Input records:
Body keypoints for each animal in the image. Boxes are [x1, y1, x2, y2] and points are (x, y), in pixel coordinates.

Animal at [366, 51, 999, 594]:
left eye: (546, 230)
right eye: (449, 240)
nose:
---
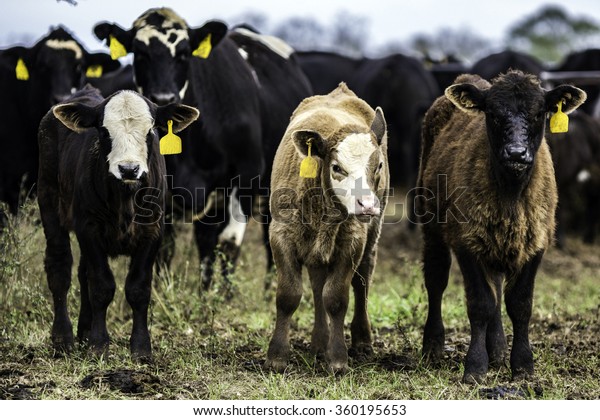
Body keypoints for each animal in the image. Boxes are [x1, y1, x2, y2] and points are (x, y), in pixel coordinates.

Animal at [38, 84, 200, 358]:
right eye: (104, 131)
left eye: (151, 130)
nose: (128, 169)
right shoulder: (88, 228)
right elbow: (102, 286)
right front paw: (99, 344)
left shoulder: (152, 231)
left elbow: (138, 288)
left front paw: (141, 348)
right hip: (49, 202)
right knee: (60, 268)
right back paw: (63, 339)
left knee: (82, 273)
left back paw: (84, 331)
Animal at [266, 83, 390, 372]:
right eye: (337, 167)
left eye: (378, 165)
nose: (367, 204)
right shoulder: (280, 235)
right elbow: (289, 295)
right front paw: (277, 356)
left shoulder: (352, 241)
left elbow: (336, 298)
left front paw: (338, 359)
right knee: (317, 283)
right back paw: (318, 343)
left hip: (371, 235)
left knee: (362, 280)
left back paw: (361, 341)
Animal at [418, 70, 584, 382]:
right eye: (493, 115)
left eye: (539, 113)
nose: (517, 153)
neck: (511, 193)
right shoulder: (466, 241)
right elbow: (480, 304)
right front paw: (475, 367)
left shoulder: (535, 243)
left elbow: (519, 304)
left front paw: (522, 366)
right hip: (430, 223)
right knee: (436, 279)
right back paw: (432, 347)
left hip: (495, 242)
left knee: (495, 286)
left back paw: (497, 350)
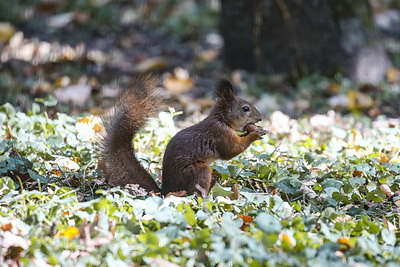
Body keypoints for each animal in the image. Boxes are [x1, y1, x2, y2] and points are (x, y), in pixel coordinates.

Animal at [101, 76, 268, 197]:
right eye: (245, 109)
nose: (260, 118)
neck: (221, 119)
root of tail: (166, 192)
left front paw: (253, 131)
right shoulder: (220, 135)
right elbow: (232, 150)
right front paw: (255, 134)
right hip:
...
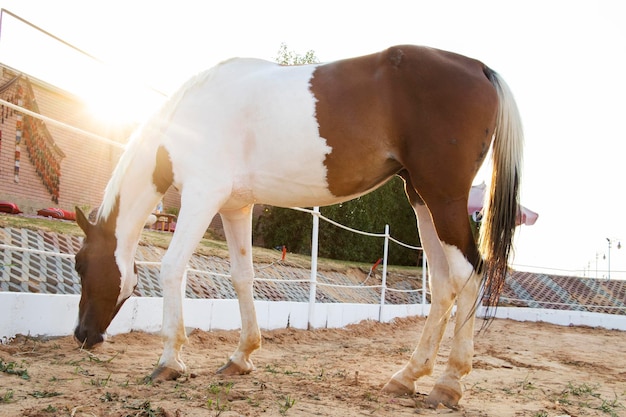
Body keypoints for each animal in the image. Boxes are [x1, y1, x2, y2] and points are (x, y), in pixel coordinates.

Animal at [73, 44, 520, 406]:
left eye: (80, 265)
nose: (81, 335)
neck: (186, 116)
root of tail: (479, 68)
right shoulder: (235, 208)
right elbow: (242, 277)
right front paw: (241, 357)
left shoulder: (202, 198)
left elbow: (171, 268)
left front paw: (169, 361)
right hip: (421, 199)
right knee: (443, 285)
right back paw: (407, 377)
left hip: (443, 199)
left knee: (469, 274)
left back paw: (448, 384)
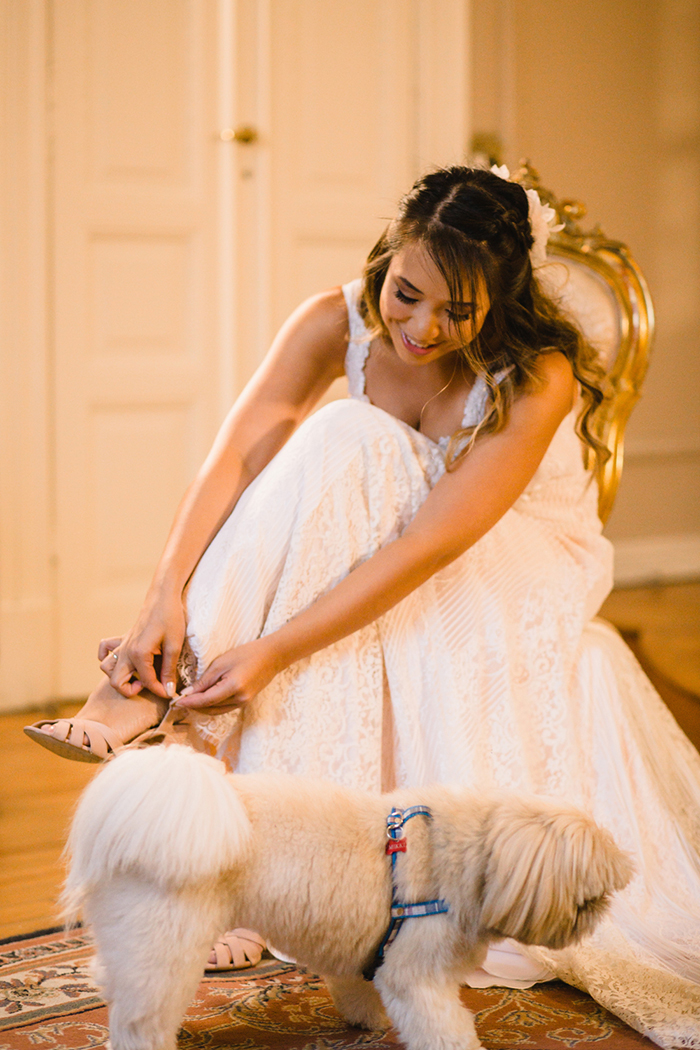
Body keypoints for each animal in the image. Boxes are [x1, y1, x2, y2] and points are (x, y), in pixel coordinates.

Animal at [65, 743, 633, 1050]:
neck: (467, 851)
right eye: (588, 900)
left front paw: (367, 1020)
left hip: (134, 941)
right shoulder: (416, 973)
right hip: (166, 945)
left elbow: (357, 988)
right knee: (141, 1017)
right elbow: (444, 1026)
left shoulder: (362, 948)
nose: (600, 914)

The problem:
Select all lines in the listing above where the word "knee" appears, and show them.

Problem solution:
right knee: (60, 268)
left knee: (82, 273)
right knee: (317, 283)
left knee: (362, 280)
right knee: (436, 279)
left knee: (495, 286)
right knee: (443, 285)
left knee: (469, 274)
right knee: (141, 1017)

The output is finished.